**PROBLEM TO SOLVE**:
Scan the records below. Copy every line in which the word "Right" appears.

====================

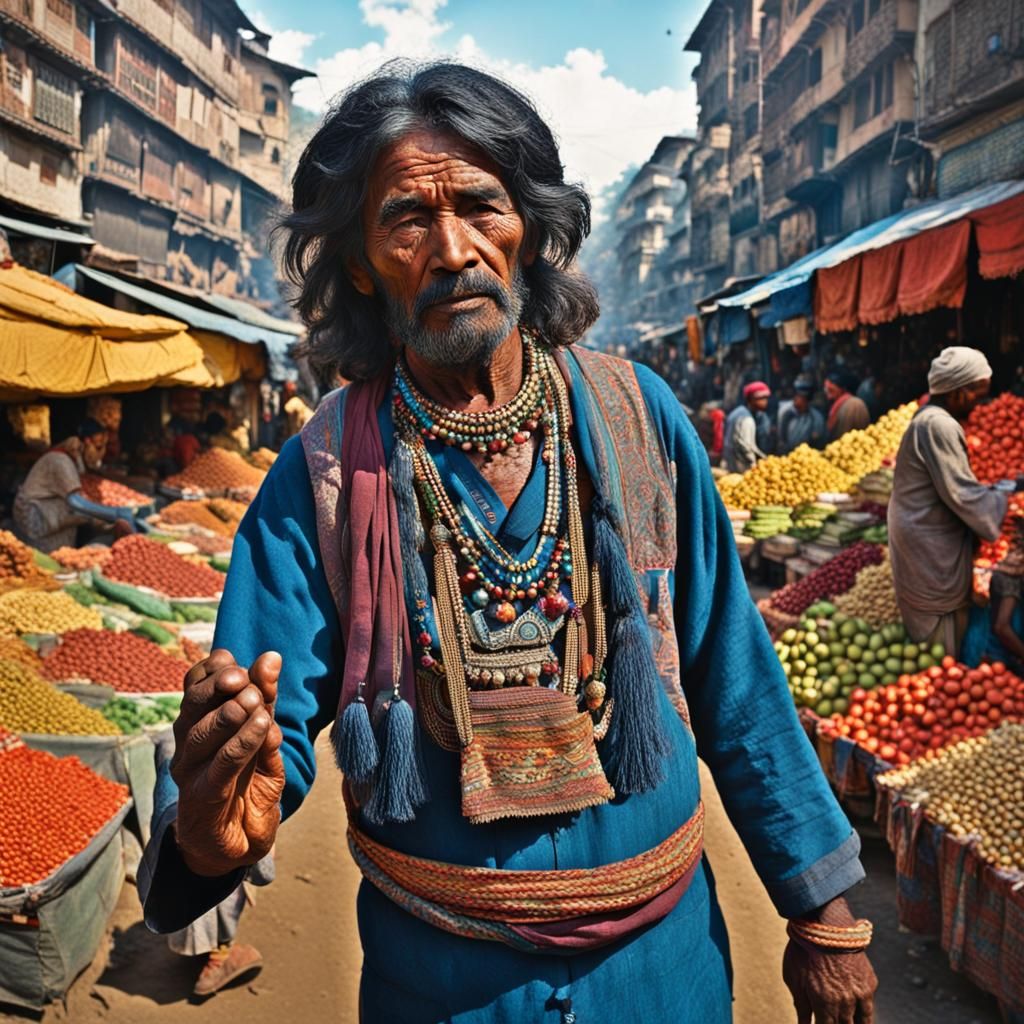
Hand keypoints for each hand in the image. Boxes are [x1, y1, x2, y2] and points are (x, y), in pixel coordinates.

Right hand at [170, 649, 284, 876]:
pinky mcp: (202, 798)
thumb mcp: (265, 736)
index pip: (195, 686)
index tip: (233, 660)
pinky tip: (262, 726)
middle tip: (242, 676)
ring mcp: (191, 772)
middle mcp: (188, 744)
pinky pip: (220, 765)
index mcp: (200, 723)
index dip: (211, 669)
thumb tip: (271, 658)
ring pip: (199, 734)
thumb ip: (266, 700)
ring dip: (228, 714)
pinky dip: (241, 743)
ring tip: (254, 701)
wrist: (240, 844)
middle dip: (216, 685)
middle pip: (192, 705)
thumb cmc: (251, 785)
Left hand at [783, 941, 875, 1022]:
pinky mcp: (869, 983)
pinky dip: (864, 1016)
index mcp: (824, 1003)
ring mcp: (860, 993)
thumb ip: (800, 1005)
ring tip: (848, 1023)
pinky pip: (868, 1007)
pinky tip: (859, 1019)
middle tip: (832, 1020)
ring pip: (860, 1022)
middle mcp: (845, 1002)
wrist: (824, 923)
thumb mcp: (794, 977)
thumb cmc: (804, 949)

====================

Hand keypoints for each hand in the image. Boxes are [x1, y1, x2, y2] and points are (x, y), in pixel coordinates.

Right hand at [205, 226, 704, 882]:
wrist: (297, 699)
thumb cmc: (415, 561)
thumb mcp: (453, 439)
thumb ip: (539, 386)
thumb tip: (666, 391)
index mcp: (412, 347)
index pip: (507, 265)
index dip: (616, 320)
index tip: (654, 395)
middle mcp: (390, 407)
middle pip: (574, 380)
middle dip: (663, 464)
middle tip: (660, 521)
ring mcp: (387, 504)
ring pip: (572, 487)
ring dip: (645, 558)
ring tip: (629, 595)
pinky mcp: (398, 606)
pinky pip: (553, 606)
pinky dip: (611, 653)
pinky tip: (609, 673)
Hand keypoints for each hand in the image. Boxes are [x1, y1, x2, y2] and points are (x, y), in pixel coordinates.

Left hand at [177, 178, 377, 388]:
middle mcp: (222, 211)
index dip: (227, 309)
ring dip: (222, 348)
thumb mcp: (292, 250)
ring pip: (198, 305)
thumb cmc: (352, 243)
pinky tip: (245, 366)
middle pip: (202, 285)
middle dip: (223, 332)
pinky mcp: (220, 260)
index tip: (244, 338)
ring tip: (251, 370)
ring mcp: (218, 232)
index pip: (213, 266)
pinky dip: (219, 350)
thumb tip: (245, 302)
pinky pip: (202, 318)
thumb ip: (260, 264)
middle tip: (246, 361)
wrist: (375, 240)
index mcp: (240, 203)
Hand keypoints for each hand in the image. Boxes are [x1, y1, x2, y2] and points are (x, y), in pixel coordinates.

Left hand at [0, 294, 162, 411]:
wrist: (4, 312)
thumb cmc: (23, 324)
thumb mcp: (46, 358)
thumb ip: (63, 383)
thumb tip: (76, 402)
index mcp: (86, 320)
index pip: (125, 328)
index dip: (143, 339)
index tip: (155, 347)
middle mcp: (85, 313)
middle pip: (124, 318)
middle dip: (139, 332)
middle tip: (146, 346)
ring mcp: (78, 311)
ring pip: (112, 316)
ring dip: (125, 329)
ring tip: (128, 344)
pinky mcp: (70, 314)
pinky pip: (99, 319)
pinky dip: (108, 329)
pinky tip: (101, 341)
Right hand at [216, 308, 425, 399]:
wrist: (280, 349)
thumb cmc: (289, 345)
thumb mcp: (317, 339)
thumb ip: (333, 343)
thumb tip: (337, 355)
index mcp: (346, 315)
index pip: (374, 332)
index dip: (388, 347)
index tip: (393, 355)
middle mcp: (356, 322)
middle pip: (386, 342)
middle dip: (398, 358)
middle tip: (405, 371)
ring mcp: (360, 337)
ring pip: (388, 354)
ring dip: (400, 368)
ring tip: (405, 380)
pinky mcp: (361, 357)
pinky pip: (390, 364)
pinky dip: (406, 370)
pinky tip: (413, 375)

====================

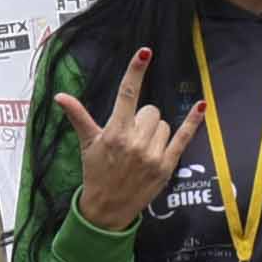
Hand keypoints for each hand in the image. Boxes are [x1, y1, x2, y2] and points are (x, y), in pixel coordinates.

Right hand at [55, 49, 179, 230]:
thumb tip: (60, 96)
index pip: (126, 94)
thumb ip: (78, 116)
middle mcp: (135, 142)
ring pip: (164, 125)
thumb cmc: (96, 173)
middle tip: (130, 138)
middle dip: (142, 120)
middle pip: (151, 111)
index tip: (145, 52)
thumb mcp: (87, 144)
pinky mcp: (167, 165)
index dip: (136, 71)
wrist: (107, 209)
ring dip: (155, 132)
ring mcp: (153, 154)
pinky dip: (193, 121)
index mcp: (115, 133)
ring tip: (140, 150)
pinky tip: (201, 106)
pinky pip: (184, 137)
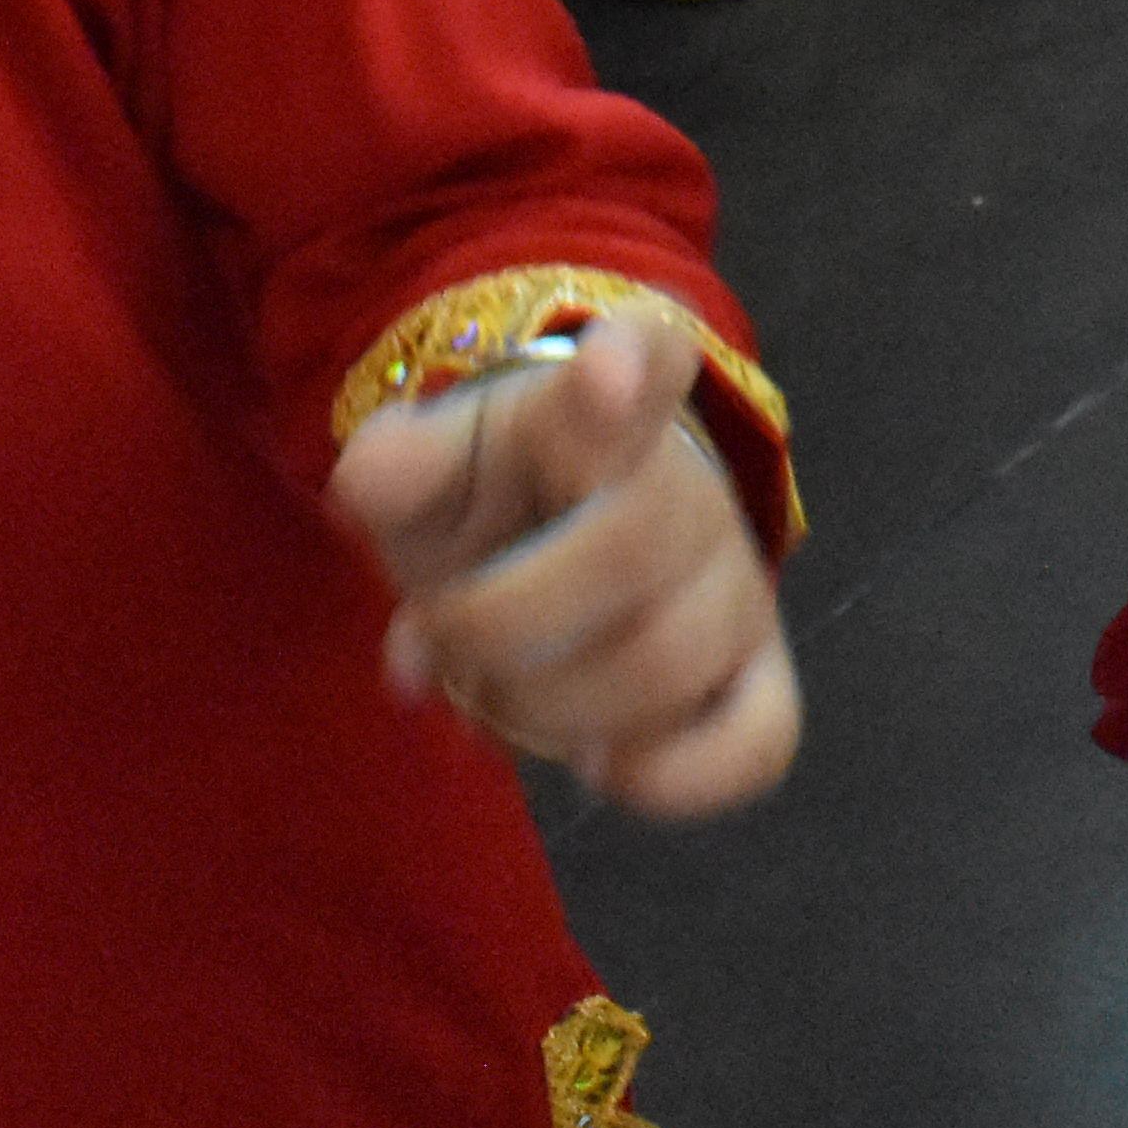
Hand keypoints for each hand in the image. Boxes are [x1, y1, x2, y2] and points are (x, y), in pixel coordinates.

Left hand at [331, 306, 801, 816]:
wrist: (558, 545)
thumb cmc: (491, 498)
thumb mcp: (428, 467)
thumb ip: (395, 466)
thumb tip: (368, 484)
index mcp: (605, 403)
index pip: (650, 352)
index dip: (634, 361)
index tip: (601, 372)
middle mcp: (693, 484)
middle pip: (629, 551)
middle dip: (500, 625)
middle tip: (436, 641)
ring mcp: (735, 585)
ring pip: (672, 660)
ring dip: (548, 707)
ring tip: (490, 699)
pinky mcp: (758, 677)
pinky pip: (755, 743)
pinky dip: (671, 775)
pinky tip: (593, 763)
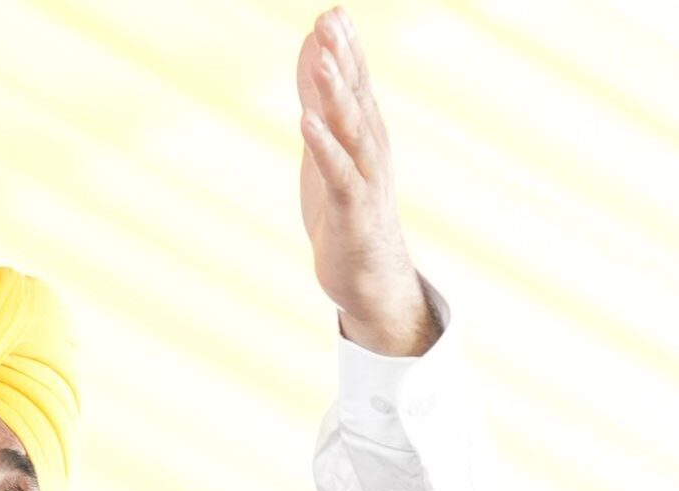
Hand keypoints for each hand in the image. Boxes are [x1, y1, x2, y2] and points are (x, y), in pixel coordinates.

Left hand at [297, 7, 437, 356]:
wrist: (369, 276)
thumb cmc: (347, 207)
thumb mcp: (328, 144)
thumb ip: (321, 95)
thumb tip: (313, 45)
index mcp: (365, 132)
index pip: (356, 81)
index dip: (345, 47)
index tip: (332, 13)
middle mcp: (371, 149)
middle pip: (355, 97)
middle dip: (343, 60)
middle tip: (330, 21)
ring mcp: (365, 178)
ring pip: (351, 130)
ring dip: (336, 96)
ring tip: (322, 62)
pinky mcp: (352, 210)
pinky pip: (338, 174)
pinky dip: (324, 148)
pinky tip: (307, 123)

====================

**RESULT**:
Right hand at [170, 649, 284, 876]:
Right hand at [205, 226, 704, 882]:
Right hand at [216, 308, 425, 399]:
Right hand at [55, 49, 179, 230]:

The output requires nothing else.